Looking ahead, part II: It’s hard to say something bad about Jim Thome, who is an all-around good guy and future Hall of Famer (see Eric Fisher’s article, “Class is in session,” written after Thome’s 600th career home run). Thome had to be placed on the disabled list this week, after injuring his back sliding into second base after a walk last Saturday. He may stay there a while. Thome is just 2 for 18 on the season, with no extra base hits. While it’s probably hard for Thome to play frequently in the field, and equally hard for him to get into a hitting groove without regular at bats, the writing seems to be on the wall that Thome’s second stint as a Phillie will likely end the way his first stint did – with Ryan Howard replacing him. It’s nearly impossible to fathom the team parting company with Ty Wigginton, Laynce Nix or Juan Pierre. Unless John Mayberry (0 HR, 2 RBI, .218 avg in 55 AB’s) is optioned to AAA to make room for Howard – which is a distinct possibility despite Mayberry’s value as a right-handed platoon/bench bat – the only other logical move for Howard’s activation is Thome’s release or retirement. Stay tuned.

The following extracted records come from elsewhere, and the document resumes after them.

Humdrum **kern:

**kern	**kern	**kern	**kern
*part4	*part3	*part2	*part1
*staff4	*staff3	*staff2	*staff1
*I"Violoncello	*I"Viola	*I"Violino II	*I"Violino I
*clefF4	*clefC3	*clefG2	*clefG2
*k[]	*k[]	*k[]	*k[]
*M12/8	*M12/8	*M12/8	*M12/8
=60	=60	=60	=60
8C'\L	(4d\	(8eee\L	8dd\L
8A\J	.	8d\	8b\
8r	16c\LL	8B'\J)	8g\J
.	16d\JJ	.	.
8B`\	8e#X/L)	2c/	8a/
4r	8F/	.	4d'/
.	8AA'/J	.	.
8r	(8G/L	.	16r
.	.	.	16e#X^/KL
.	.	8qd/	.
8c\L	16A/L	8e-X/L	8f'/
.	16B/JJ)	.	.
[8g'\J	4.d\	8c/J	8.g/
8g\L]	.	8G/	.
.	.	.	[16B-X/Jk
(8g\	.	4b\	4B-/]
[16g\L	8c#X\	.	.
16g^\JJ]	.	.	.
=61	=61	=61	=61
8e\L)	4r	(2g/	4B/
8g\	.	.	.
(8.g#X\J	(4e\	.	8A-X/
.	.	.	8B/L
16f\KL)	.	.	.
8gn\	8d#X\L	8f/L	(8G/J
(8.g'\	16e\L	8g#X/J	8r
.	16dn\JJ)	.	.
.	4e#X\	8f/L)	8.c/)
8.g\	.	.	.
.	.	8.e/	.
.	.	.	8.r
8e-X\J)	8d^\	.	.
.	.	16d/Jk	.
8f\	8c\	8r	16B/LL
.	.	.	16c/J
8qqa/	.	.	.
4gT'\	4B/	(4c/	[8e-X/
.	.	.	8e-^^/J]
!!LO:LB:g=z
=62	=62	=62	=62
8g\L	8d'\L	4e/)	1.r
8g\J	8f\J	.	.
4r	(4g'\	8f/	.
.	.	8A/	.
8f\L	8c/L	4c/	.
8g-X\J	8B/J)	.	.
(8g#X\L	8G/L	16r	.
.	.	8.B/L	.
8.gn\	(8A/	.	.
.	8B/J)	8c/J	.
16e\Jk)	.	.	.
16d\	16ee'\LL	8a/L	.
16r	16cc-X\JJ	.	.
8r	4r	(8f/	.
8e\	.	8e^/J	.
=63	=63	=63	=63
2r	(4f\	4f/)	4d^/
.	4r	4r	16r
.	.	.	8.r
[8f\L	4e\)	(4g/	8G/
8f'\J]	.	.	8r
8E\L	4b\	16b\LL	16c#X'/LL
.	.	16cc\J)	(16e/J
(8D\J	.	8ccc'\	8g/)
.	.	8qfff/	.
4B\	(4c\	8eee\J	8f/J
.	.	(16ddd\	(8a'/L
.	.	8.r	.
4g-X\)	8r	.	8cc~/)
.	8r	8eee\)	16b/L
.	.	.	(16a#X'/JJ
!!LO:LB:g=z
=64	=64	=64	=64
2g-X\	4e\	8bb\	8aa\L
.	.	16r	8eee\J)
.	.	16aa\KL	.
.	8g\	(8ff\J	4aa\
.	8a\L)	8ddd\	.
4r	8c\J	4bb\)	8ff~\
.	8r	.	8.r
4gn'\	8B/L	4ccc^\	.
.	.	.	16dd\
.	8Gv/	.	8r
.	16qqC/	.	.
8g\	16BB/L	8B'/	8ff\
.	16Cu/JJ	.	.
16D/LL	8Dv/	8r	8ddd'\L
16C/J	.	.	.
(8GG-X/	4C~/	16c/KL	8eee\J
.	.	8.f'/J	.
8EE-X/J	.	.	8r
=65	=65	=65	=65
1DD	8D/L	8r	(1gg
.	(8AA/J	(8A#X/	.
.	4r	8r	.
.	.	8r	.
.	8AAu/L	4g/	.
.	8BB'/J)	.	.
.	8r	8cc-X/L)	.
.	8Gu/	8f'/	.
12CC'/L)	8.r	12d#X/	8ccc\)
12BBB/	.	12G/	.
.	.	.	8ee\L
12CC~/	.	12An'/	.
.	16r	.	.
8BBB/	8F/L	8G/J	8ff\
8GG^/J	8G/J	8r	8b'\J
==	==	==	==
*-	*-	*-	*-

Looking ahead, part III: The Phillies will try to avoid the sweep and end the 7-game losing skid to Washington with a more fair fight on the mound – with Cole Hamels facing Jordan Zimmermann. If the Phillies lose, they will fall the furthest out of first place that they have been this season (6.5 games – a place they haven’t been since July 22, 2010). The Phillies will also be trying to salvage a .500 road trip against their top rivals in the NL East. Monday night kicks off a 3-game set with the visiting Mets, and after a home off-day Thursday, the Phillies close out their season series with the Padres, then finish up the 8-game homestand with a pair against the Astros the following Monday and Tuesday. The Phils’ 3 guests are all very beatable teams, and it’s imperative that the Phillies take advantage and post a winning record, especially with 2 outings each from Halladay and Lee in those 8 games.